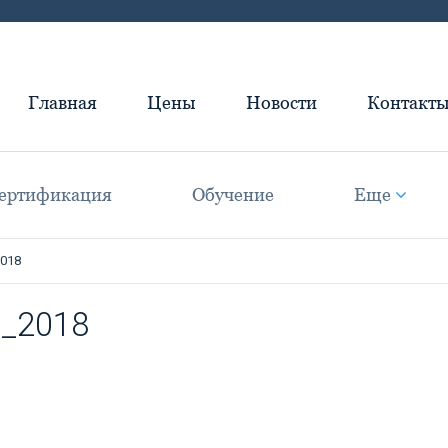
Главная
Цены
Новости
Контакт
ертификация
Обучение
Еще
2018
0_2018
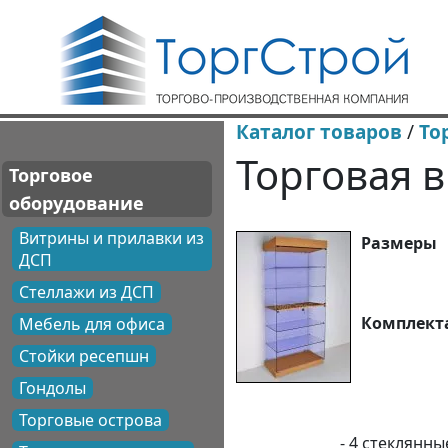
Каталог товаров
/
То
Торговая 
Торговое
оборудование
Витрины и прилавки из
Размер
ДСП
Стеллажи из ДСП
Комплект
Мебель для офиса
Стойки ресепшн
Задняя 
Гондолы
Корпус 
Торговые острова
- 4 стеклянные полк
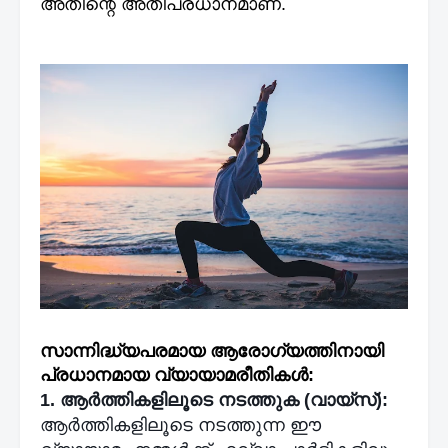
അതിന്റെ അതിപ്രധാനമാണ്.
സാന്നിദ്ധ്യപരമായ ആരോഗ്യത്തിനായി
പ്രധാനമായ വ്യായാമരീതികൾ:
1.
ആർത്തികളിലൂടെ നടത്തുക (വായ്സ്):
ആർത്തികളിലൂടെ നടത്തുന്ന ഈ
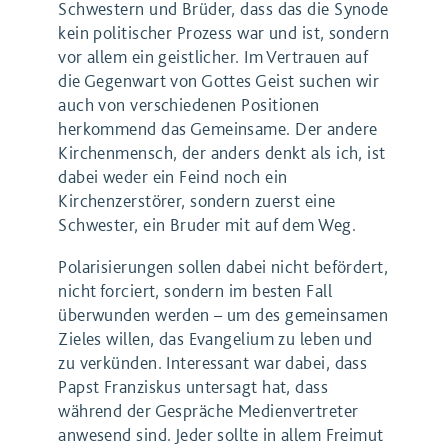
Schwestern und Brüder, dass das die Synode
kein politischer Prozess war und ist, sondern
vor allem ein geistlicher. Im Vertrauen auf
die Gegenwart von Gottes Geist suchen wir
auch von verschiedenen Positionen
herkommend das Gemeinsame. Der andere
Kirchenmensch, der anders denkt als ich, ist
dabei weder ein Feind noch ein
Kirchenzerstörer, sondern zuerst eine
Schwester, ein Bruder mit auf dem Weg.
Polarisierungen sollen dabei nicht befördert,
nicht forciert, sondern im besten Fall
überwunden werden – um des gemeinsamen
Zieles willen, das Evangelium zu leben und
zu verkünden. Interessant war dabei, dass
Papst Franziskus untersagt hat, dass
während der Gespräche Medienvertreter
anwesend sind. Jeder sollte in allem Freimut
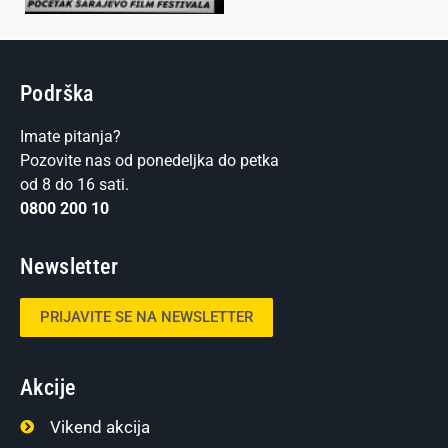
Podrška
Imate pitanja?
Pozovite nas od ponedeljka do petka
od 8 do 16 sati.
0800 200 10
Newsletter
PRIJAVITE SE NA NEWSLETTER
Akcije
Vikend akcija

= Task to carry out =
The copy should run from the first line of the material above through the line with "kein politischer Prozess war und ist, sondern", repeated exactly and without pictures.

= Problem solution =
Главная
Цены
Новости
Контакт
ертификация
Обучение
Еще
2018
0_2018
Каталог товаров
/
То
Торговая 
Торговое
оборудование
Витрины и прилавки из
Размер
ДСП
Стеллажи из ДСП
Комплект
Мебель для офиса
Стойки ресепшн
Задняя 
Гондолы
Корпус 
Торговые острова
- 4 стеклянные полк
അതിന്റെ അതിപ്രധാനമാണ്.
സാന്നിദ്ധ്യപരമായ ആരോഗ്യത്തിനായി
പ്രധാനമായ വ്യായാമരീതികൾ:
1.
ആർത്തികളിലൂടെ നടത്തുക (വായ്സ്):
ആർത്തികളിലൂടെ നടത്തുന്ന ഈ
Schwestern und Brüder, dass das die Synode
kein politischer Prozess war und ist, sondern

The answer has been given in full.